- PROMPT:
Report every line from the material that contains the word "Fütterungsumstellung".

- DATA FOR REVIEW:
====
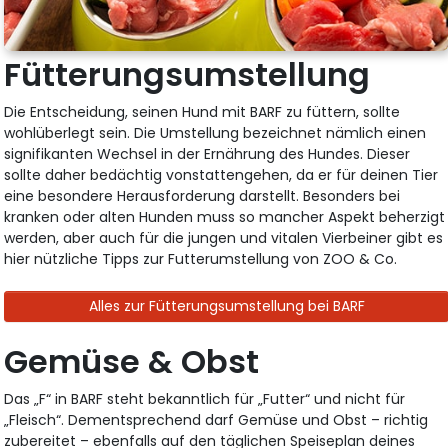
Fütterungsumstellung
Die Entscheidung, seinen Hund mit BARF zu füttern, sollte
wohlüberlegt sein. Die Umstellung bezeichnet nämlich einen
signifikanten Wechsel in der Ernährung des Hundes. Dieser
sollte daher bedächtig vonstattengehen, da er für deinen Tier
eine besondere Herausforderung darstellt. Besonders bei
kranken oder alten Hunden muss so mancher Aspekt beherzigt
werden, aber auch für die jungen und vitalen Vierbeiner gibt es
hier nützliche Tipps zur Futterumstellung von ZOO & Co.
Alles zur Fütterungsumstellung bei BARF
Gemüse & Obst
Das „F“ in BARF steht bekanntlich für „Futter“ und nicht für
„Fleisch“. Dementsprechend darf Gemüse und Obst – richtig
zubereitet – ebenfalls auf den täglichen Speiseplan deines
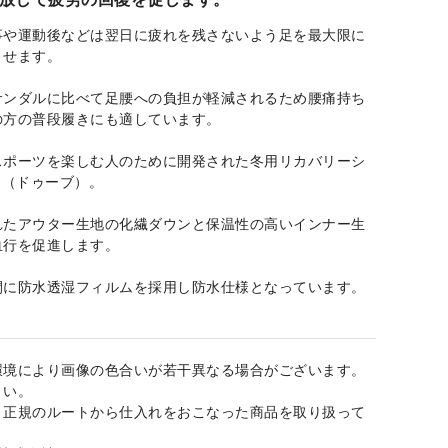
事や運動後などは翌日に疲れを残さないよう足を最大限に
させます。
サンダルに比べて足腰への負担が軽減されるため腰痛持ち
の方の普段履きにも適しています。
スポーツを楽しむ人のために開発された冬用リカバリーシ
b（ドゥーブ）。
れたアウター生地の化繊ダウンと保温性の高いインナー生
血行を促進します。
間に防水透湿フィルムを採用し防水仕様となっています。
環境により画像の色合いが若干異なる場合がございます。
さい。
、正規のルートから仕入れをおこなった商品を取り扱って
====
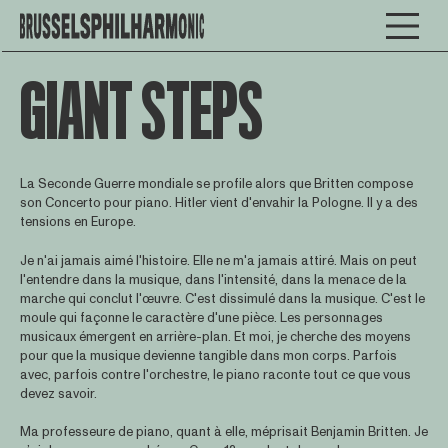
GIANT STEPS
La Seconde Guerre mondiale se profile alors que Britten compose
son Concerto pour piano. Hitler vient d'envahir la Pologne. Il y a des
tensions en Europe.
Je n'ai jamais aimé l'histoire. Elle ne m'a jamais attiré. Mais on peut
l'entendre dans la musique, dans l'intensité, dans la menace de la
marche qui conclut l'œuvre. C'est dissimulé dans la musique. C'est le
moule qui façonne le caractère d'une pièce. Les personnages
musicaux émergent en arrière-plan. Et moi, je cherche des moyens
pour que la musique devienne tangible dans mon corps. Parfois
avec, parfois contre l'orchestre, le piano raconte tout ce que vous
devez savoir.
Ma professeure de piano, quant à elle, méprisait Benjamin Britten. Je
====
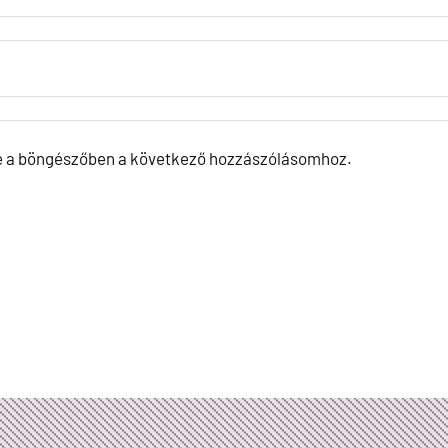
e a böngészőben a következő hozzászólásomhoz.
====
- REPLY:
Fütterungsumstellung
Alles zur Fütterungsumstellung bei BARF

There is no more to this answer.